Von Nikolaus Cybinski

Mo, 10. Juli 2017

Klassik

Konzert des Motettenchors Lörrach mit dem Piccolo Coro und dem Piccola Ochestra aus Prag.

Vielleicht hatten die Lörracher Musikfreunde an diesem heißen Sommersamstag tatsächlich zu viel gesungen, um Lust zu haben, am Abend in der Evangelischen Stadtkirche noch dem Piccolo Coro & Piccola Orchestra aus Prag unter Marek Valáseks Leitung zuzuhören. So war die Kirche nur gut zur Hälfte besetzt, doch die jetzt dasaßen, hörten einen ausgezeichneten Piccolo Coro; junge Frauenstimmen, die jede Höhe mühelos und klar meisterten, und erfreulich kultiviert singende Männer.
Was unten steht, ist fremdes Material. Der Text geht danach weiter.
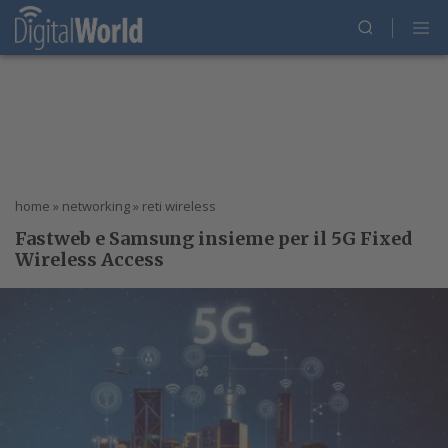
home
»
networking
»
reti wireless
Fastweb e Samsung insieme per il 5G Fixed
Wireless Access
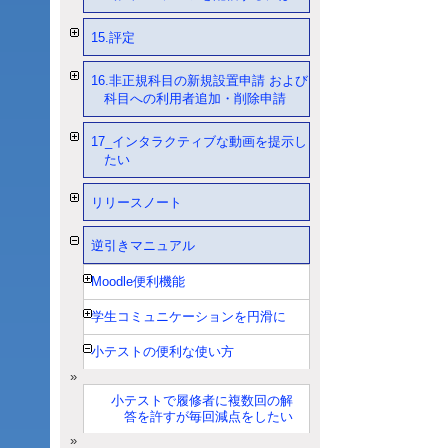
15.評定
16.非正規科目の新規設置申請 および
科目への利用者追加・削除申請
17_インタラクティブな動画を提示し
たい
リリースノート
逆引きマニュアル
Moodle便利機能
学生コミュニケーションを円滑に
小テストの便利な使い方
小テストで履修者に複数回の解
答を許すが毎回減点をしたい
Der Gesamtklang des Coro war homogen und von der ansteckenden Lebendigkeit, die das Zuhören zum wachen Vergnügen macht.

Die Prager begannen mit Palestrinas "Exsultate Deo" und wechselten im kühnen Zeitsprung zu ihren komponierenden Landsleuten aus dem vorigen Jahrhundert: Jan Bernátek (geboren 1950), Zdenek Lukás (1928 bis 2007) und Petr Eben (1929 bis 2007). Wir hörten "zeitgenössische" tschechische A-cappella-Chormusik, die ohne Verkrampfung und frei von jeglicher Anbiederung in der Tradition böhmischen Musikmachens steht. Mal harmonisch kühner wie in Bernáteks "Laudate Dominum" und Ebens "Cantico delle creature", mal in dieser Hinsicht konventioneller wie in Lukás’ "Pater noster", doch immer überraschend und hörenswert, und, vor allem, professionell gesungen: sicher in der Intonation, klar in der Artikulation und der Textverständlichkeit und nuanciert in allen Belangen der Dynamik.

Nicht auf gleichem interpretatorischen Niveau spielte das Piccola Orchestra; die zwölf jungen Frauen (Geigen und Celli) und die drei Herren (Bratschen und Kontrabass) fanden zwar in Händels Ouvertüre zum "Messias" den angemessenen Orchesterklang, doch in der zweiten Streichersinfonie des jugendlichen Mendelssohn verfehlten sie ihn, denn vor allem die Tonbildung der Geigen verwandelte die Luftigkeit dieser Musik in leicht stampfende Direktheit. Doch am Schluss, in Zelenkas "Magnificat" und in Mozarts "Ave verum corpus", das die Prager mit Sängerinnen und Sängern des Lörracher Motettenchors sangen, waren alle Defizite vergessen. Jan Dismas Zelenka (1679 bis 1754) erinnerte wieder daran, wie lebendig die böhmische Musiktradition war. Mozart wusste schon, worauf er in Prag zählen konnte und warum er "Don Giovanni" und "La clemenza di Tito" dort uraufführte.